§ Dataset entries
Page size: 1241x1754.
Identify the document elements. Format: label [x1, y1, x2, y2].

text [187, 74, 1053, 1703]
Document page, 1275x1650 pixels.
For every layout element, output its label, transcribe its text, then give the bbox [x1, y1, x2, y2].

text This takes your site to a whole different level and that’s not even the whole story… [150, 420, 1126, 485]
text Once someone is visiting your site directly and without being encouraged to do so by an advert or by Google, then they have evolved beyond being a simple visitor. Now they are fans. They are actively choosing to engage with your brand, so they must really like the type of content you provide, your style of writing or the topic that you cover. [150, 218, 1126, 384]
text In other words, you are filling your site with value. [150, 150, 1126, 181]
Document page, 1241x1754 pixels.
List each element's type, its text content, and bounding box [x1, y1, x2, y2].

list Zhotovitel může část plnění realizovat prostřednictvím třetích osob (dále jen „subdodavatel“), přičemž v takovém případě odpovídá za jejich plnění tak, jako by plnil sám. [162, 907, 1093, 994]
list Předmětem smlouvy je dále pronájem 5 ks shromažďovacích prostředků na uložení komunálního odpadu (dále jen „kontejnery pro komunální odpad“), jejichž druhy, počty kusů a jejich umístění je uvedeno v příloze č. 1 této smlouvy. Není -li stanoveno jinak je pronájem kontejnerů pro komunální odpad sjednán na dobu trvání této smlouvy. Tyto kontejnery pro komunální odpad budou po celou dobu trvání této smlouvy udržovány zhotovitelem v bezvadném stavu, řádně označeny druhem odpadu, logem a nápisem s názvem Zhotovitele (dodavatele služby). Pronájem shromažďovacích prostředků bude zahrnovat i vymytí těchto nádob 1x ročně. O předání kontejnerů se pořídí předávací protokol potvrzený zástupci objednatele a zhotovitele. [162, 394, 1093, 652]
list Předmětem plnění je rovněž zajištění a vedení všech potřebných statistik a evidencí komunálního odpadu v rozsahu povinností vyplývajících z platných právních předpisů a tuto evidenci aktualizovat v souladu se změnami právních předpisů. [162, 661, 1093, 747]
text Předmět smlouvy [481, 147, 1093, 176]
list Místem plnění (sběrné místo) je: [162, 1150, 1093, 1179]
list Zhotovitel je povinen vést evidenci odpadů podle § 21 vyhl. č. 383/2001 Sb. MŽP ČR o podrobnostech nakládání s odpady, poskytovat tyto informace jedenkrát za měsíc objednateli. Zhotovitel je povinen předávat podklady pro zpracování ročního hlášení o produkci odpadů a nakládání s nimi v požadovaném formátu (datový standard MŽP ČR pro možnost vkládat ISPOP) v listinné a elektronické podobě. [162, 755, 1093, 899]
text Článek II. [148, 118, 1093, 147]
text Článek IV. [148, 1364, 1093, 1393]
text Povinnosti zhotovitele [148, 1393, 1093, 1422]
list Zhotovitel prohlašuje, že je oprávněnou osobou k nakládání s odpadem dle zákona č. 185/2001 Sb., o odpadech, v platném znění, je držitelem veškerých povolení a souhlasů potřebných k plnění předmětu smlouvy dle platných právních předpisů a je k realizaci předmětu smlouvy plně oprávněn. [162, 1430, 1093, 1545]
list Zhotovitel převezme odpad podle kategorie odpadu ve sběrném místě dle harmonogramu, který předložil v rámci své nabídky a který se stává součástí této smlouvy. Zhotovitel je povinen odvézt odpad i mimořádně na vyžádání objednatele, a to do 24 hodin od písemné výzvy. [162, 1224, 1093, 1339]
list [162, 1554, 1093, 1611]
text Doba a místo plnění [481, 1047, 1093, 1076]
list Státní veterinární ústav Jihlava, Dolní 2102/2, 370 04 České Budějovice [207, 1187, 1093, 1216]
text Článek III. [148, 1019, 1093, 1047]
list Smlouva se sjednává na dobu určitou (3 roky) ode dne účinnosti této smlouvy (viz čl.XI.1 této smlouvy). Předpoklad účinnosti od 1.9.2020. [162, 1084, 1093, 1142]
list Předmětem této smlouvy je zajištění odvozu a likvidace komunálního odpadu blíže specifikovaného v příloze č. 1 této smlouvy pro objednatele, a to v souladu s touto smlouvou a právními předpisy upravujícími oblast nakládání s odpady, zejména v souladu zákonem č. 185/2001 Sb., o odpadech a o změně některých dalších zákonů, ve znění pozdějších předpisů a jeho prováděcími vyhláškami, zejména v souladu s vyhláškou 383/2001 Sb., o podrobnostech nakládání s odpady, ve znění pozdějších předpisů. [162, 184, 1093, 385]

§ Exercise
The complete data above is to be written out again as it stands.

§ Answer to this exercise
Page size: 1241x1754.
Identify the document elements. Format: label [x1, y1, x2, y2].

text [187, 74, 1053, 1703]
Document page, 1275x1650 pixels.
For every layout element, output its label, transcribe its text, then give the bbox [x1, y1, x2, y2].

text This takes your site to a whole different level and that’s not even the whole story… [150, 420, 1126, 485]
text Once someone is visiting your site directly and without being encouraged to do so by an advert or by Google, then they have evolved beyond being a simple visitor. Now they are fans. They are actively choosing to engage with your brand, so they must really like the type of content you provide, your style of writing or the topic that you cover. [150, 218, 1126, 384]
text In other words, you are filling your site with value. [150, 150, 1126, 181]
Document page, 1241x1754 pixels.
List each element's type, its text content, and bounding box [x1, y1, x2, y2].

list Zhotovitel může část plnění realizovat prostřednictvím třetích osob (dále jen „subdodavatel“), přičemž v takovém případě odpovídá za jejich plnění tak, jako by plnil sám. [162, 907, 1093, 994]
list Předmětem smlouvy je dále pronájem 5 ks shromažďovacích prostředků na uložení komunálního odpadu (dále jen „kontejnery pro komunální odpad“), jejichž druhy, počty kusů a jejich umístění je uvedeno v příloze č. 1 této smlouvy. Není -li stanoveno jinak je pronájem kontejnerů pro komunální odpad sjednán na dobu trvání této smlouvy. Tyto kontejnery pro komunální odpad budou po celou dobu trvání této smlouvy udržovány zhotovitelem v bezvadném stavu, řádně označeny druhem odpadu, logem a nápisem s názvem Zhotovitele (dodavatele služby). Pronájem shromažďovacích prostředků bude zahrnovat i vymytí těchto nádob 1x ročně. O předání kontejnerů se pořídí předávací protokol potvrzený zástupci objednatele a zhotovitele. [162, 394, 1093, 652]
list Předmětem plnění je rovněž zajištění a vedení všech potřebných statistik a evidencí komunálního odpadu v rozsahu povinností vyplývajících z platných právních předpisů a tuto evidenci aktualizovat v souladu se změnami právních předpisů. [162, 661, 1093, 747]
text Předmět smlouvy [481, 147, 1093, 176]
list Místem plnění (sběrné místo) je: [162, 1150, 1093, 1179]
list Zhotovitel je povinen vést evidenci odpadů podle § 21 vyhl. č. 383/2001 Sb. MŽP ČR o podrobnostech nakládání s odpady, poskytovat tyto informace jedenkrát za měsíc objednateli. Zhotovitel je povinen předávat podklady pro zpracování ročního hlášení o produkci odpadů a nakládání s nimi v požadovaném formátu (datový standard MŽP ČR pro možnost vkládat ISPOP) v listinné a elektronické podobě. [162, 755, 1093, 899]
text Článek II. [148, 118, 1093, 147]
text Článek IV. [148, 1364, 1093, 1393]
text Povinnosti zhotovitele [148, 1393, 1093, 1422]
list Zhotovitel prohlašuje, že je oprávněnou osobou k nakládání s odpadem dle zákona č. 185/2001 Sb., o odpadech, v platném znění, je držitelem veškerých povolení a souhlasů potřebných k plnění předmětu smlouvy dle platných právních předpisů a je k realizaci předmětu smlouvy plně oprávněn. [162, 1430, 1093, 1545]
list Zhotovitel převezme odpad podle kategorie odpadu ve sběrném místě dle harmonogramu, který předložil v rámci své nabídky a který se stává součástí této smlouvy. Zhotovitel je povinen odvézt odpad i mimořádně na vyžádání objednatele, a to do 24 hodin od písemné výzvy. [162, 1224, 1093, 1339]
list [162, 1554, 1093, 1611]
text Doba a místo plnění [481, 1047, 1093, 1076]
list Státní veterinární ústav Jihlava, Dolní 2102/2, 370 04 České Budějovice [207, 1187, 1093, 1216]
text Článek III. [148, 1019, 1093, 1047]
list Smlouva se sjednává na dobu určitou (3 roky) ode dne účinnosti této smlouvy (viz čl.XI.1 této smlouvy). Předpoklad účinnosti od 1.9.2020. [162, 1084, 1093, 1142]
list Předmětem této smlouvy je zajištění odvozu a likvidace komunálního odpadu blíže specifikovaného v příloze č. 1 této smlouvy pro objednatele, a to v souladu s touto smlouvou a právními předpisy upravujícími oblast nakládání s odpady, zejména v souladu zákonem č. 185/2001 Sb., o odpadech a o změně některých dalších zákonů, ve znění pozdějších předpisů a jeho prováděcími vyhláškami, zejména v souladu s vyhláškou 383/2001 Sb., o podrobnostech nakládání s odpady, ve znění pozdějších předpisů. [162, 184, 1093, 385]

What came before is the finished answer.